Sunday, February 26, 2012

Outlet

Friendship is an endeavor made frightening by failure.
Worse is failure unseen, unanticipated, unpronounced until it is deep.
I thought I was welcomed, embraced despite my green shyness.
I thought the net of conversation billowing around my ears like a quilt
was honey sweet toasted intellect and acceptance of all creative thought and soul,
I thought it was a miracle I stumbled into.
and a miracle they let me stay.
Rubbing my shoulder, sparking my laughter, sharing my secrets.
They let me adore them.
And I felt caught up and freed and Live In Color.
like my eyes were wide and the world was crisp
and breathing was easier because I was halfway flying at night with these souls.
And their beauty was delicious, and all beauty was delicious.
I thought if I grew and learned to soar in these wings they'd fashioned for me out of wooden words, so flawed, but my own inspirations, I'd never touch back down.
But enchanted nights fell asleep to groggy mornings and summer brought a haze of magic and melancholy and it was spotty trying to keep my feathered friends close. I could feel their drift like the pull of my own unrighteously dubbed scepter.
I didn't belong in lead.

But it didn't matter too much, my life was pulsating on something bigger than words, and before I could catch a breath I was running in love with my very own miracle.
I fit there in ways I couldn't have dreamed.
Like running into the ocean and discovering I wasn't just a mermaid meant to lace these waters, I was a particle of the mist, the breeze, the foam, the crash, the calm, the depth. Forever embalmed in a divinely perfect place.
I was in an "us" so deeply the comfort made me cry and ache at the thought of anything less close.
and one person meant the world.
one soul adored me.
oh heavens sweetness everlasting.
I could taste it, hold it, feel its shimmer in my spirit's skin and quiver through my veins.
My life was perfectly next to him, with him.
And I itched with anticipation
for endless days exactly this way.

I kept eyes on my fluttering friends.
Through a few seasons they darted here and there but never to my path.
Never even across it.
I wondered,
Had I been forgotten?
So quickly? So quietly?
Had I been sent off to a neverland in their fantastic minds where friends were not recalled or desired or needed?

Finally, I received a letter.
But while it held sharp recognition, it was not filled with words of relief.
I had not been forgotten by one.
Certainly when you ruin someone's life, they don't forget you.
Things of importance had "been afoot", as they say,
and unbeknownst to my green, green shyness, I had stepped into that miraculous net held by so many magical beings, and stood where fraying edges were daring to snap.
She hated me for standing there.
For not moving.
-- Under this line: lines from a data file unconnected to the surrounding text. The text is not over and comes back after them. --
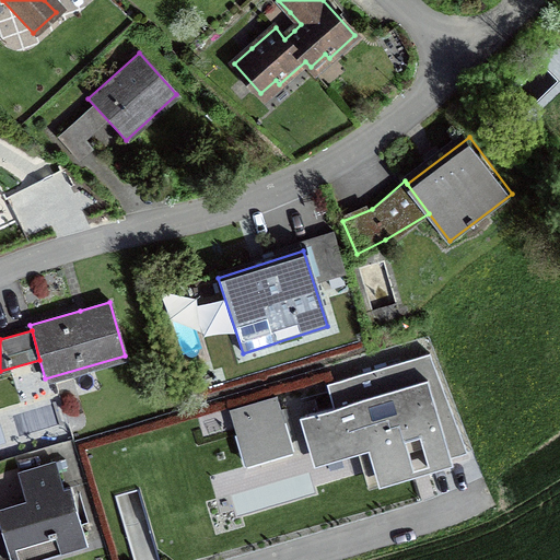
[(335,407),(307,416),(319,456),(365,444),(378,480),(411,469),(401,435),(411,432),(419,430),(430,464),(467,452),(431,351),(327,383),(335,407)]
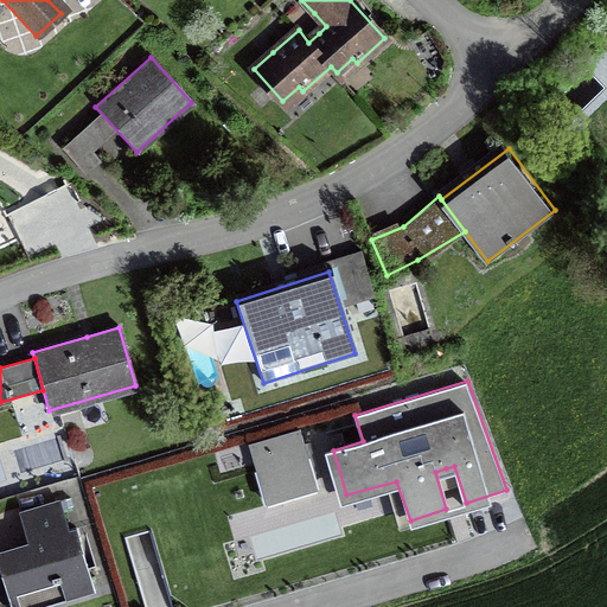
[(267,506),(319,491),(301,430),(249,446),(267,506)]
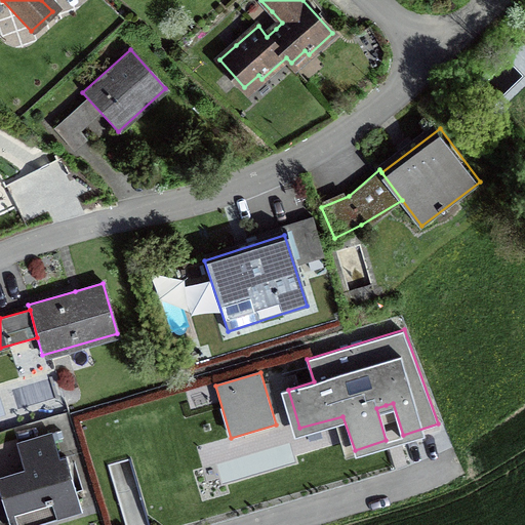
[(30,524),(78,512),(63,458),(55,460),(48,435),(13,445),(21,470),(9,474),(0,476),(0,501),(6,524),(30,524)]
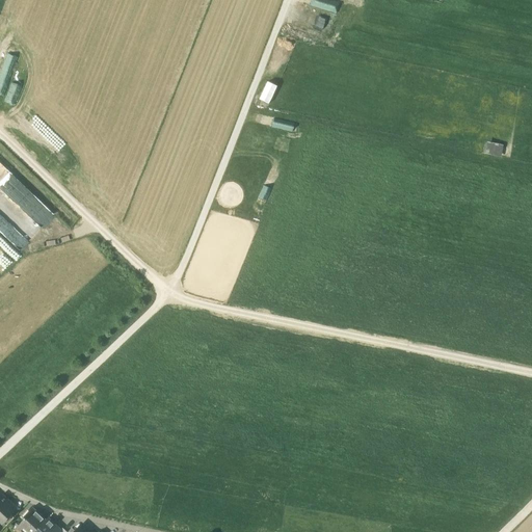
[(306,0),(304,5),(338,14),(341,0),(306,0)]
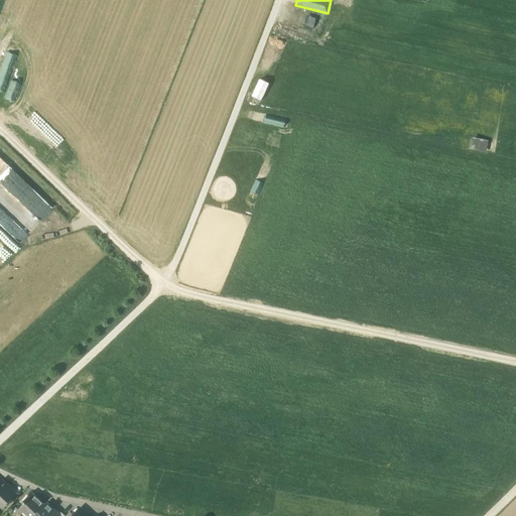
[(0,60),(16,17),(7,13),(0,32),(0,60)]
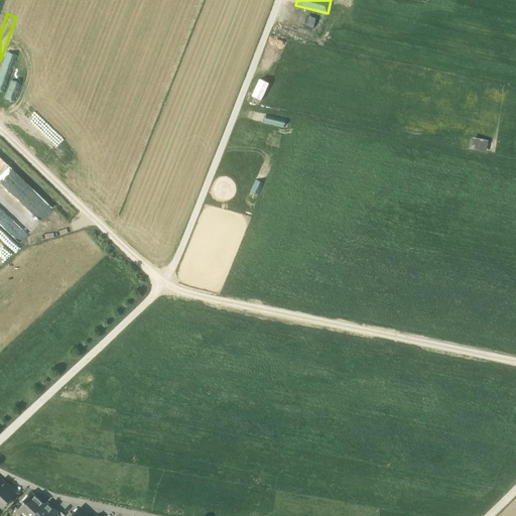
[(320,31),(325,21),(308,14),(304,24),(320,31)]
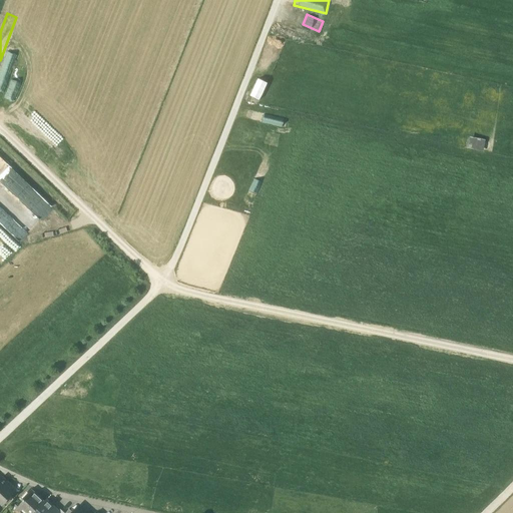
[(0,86),(4,88),(18,48),(9,45),(0,72),(0,86)]
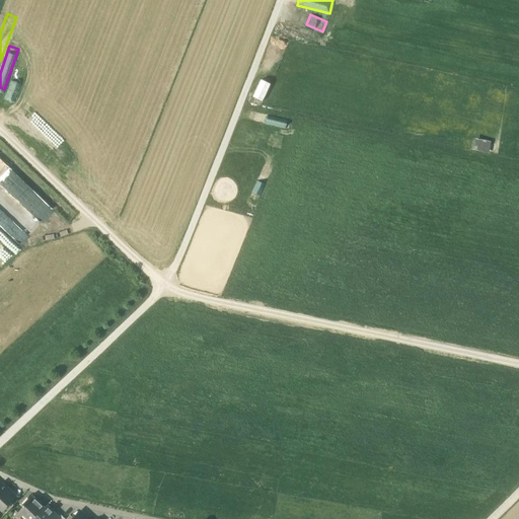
[(15,69),(23,72),(31,52),(23,48),(15,69)]
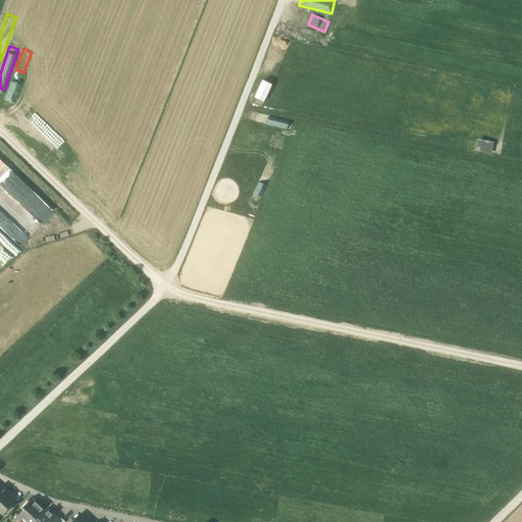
[(295,58),(312,62),(314,53),(297,49),(295,58)]
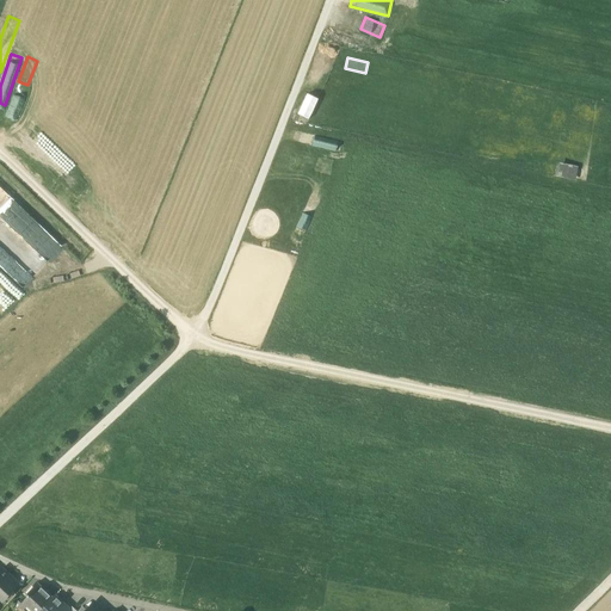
[(310,119),(320,97),(308,92),(298,113),(310,119)]
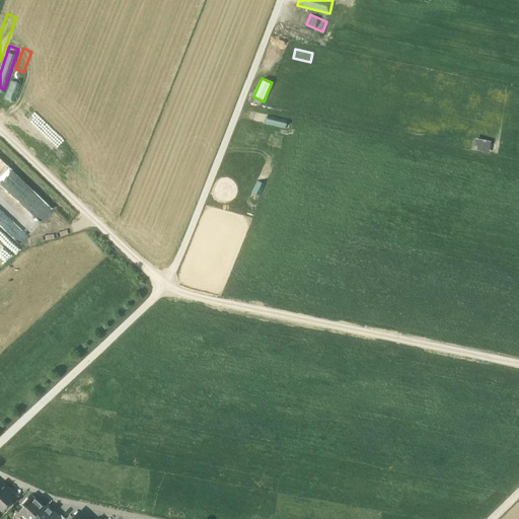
[(269,115),(266,124),(288,129),(290,121),(269,115)]
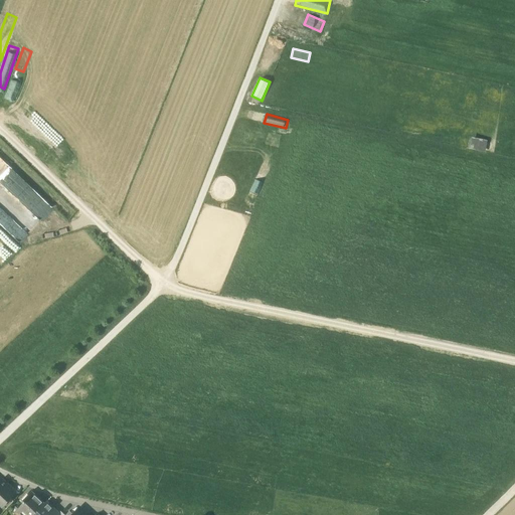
[(473,136),(470,148),(486,152),(489,140),(473,136)]
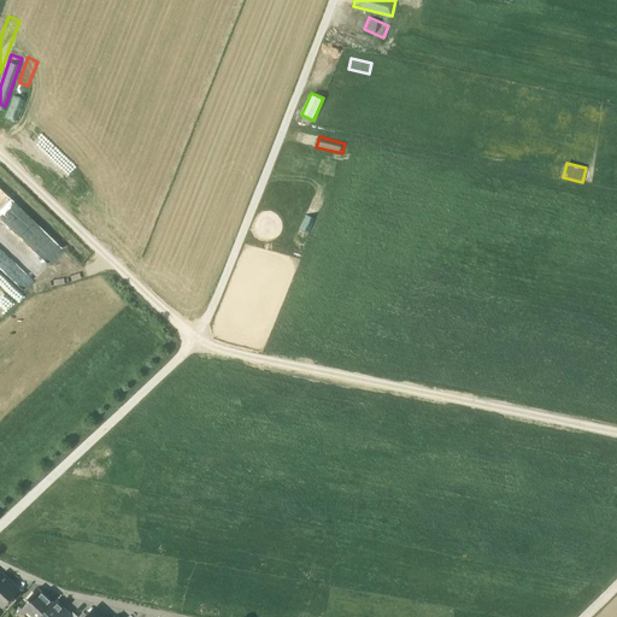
[(0,268),(24,292),(65,250),(0,187),(0,268)]
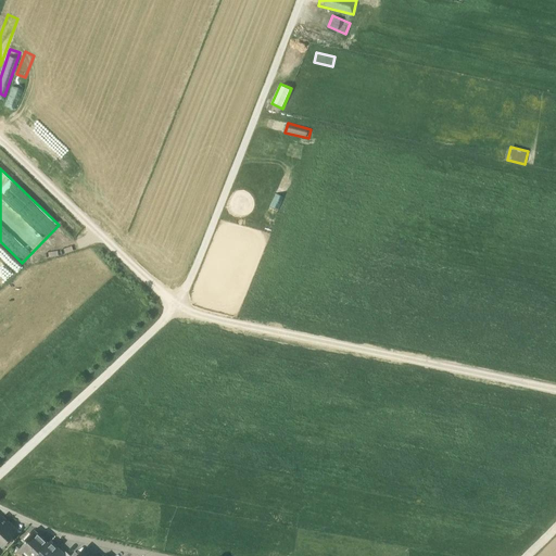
[(267,215),(276,218),(281,199),(273,197),(267,215)]
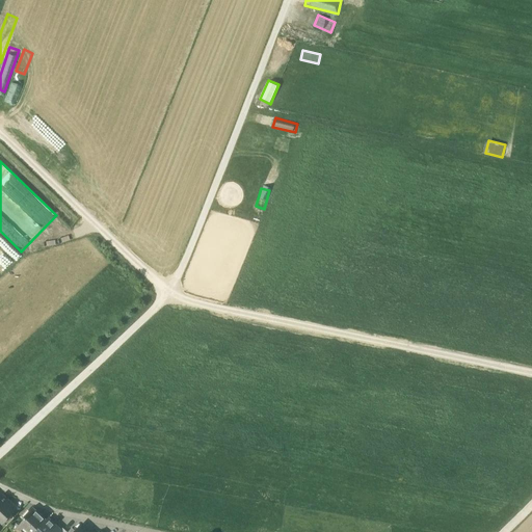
[(0,524),(16,508),(1,496),(0,496),(0,524)]
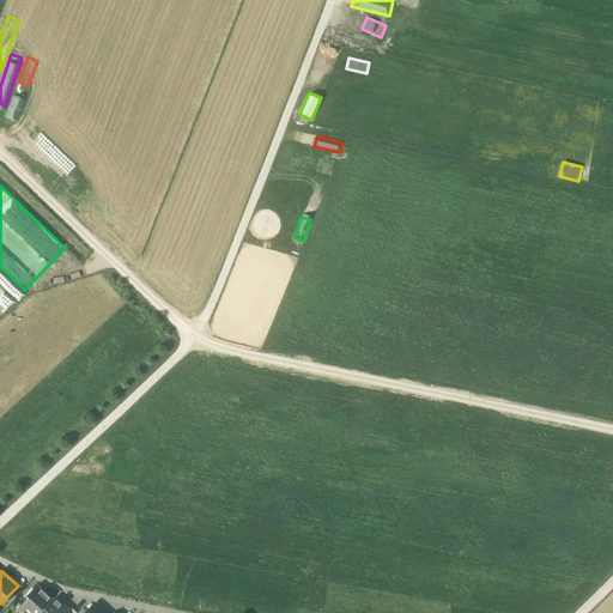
[(40,612),(54,600),(38,584),(25,598),(28,600),(22,606),(29,612),(40,612)]
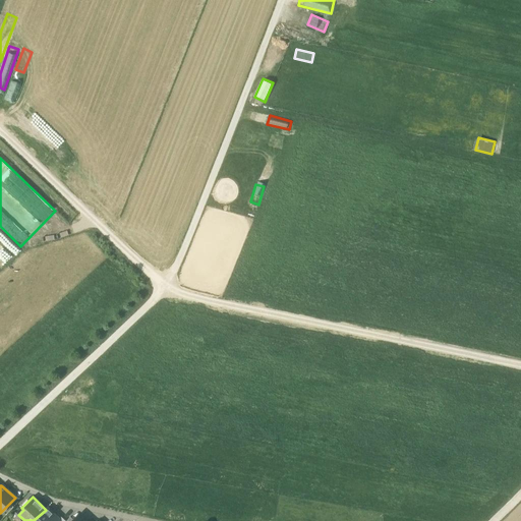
[(57,520),(59,520),(47,508),(46,510),(34,520),(57,520)]
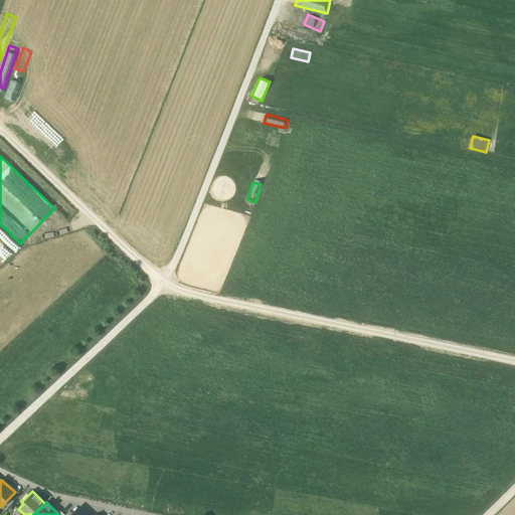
All buildings are outlined.
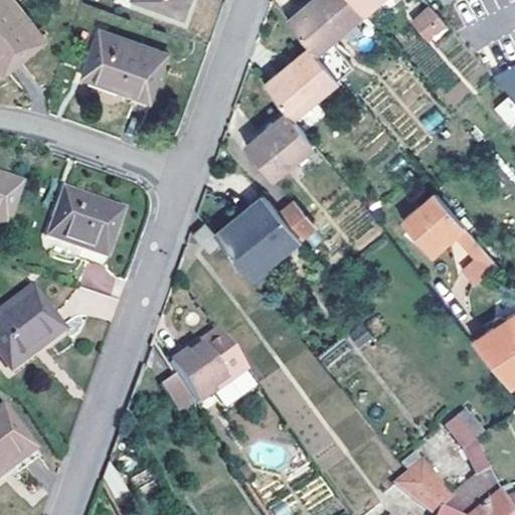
[(42,39),(11,0),(0,0),(0,67),(3,71),(42,39)]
For rubbing shoulders, and laughing, and flexing my wings and thinking I belonged.
With every word she unearthed the memories I would pace over and over for years to come.
Trying to find the million sparkling glints that could issue such discrepancies between her divining and mine.
Trying to scrub her hatred from my blood, devastated at its existence, broken by my part in her sorrow. Hating myself for those glints I'd never caught while it had mattered.

I let all my birds fly away.
And maybe someday I'll know some were the friends I believed, maybe someday I'll blame myself for not being brave enough to seek them out and ask.
But in these days I am not brave.
Unsteady from love lost or never attained, I am pathetically far from many beautiful souls, and unwaveringly close in the ocean of "us", swirling as an intended particle of everything.
Feeling God's kiss of meaning on my forehead, I am hoping.
For the ship's nets passing old and yet to come, to want me up in flight with my ocean.